:: Exercise description ::
Format the lines in these rows as a numbered list, leaving out any blank lines.

:: Bounding box entries ::
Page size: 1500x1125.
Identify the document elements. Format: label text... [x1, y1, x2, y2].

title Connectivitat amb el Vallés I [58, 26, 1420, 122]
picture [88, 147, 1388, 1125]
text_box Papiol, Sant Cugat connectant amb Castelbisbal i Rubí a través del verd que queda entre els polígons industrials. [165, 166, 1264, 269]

:: Written solution ::
1. Page size: 1500x1125.
2. Identify the document elements. Format: label text... [x1, y1, x2, y2].
3. title Connectivitat amb el Vallés I [58, 26, 1420, 122]
4. picture [88, 147, 1388, 1125]
5. text_box Papiol, Sant Cugat connectant amb Castelbisbal i Rubí a través del verd que queda entre els polígons industrials. [165, 166, 1264, 269]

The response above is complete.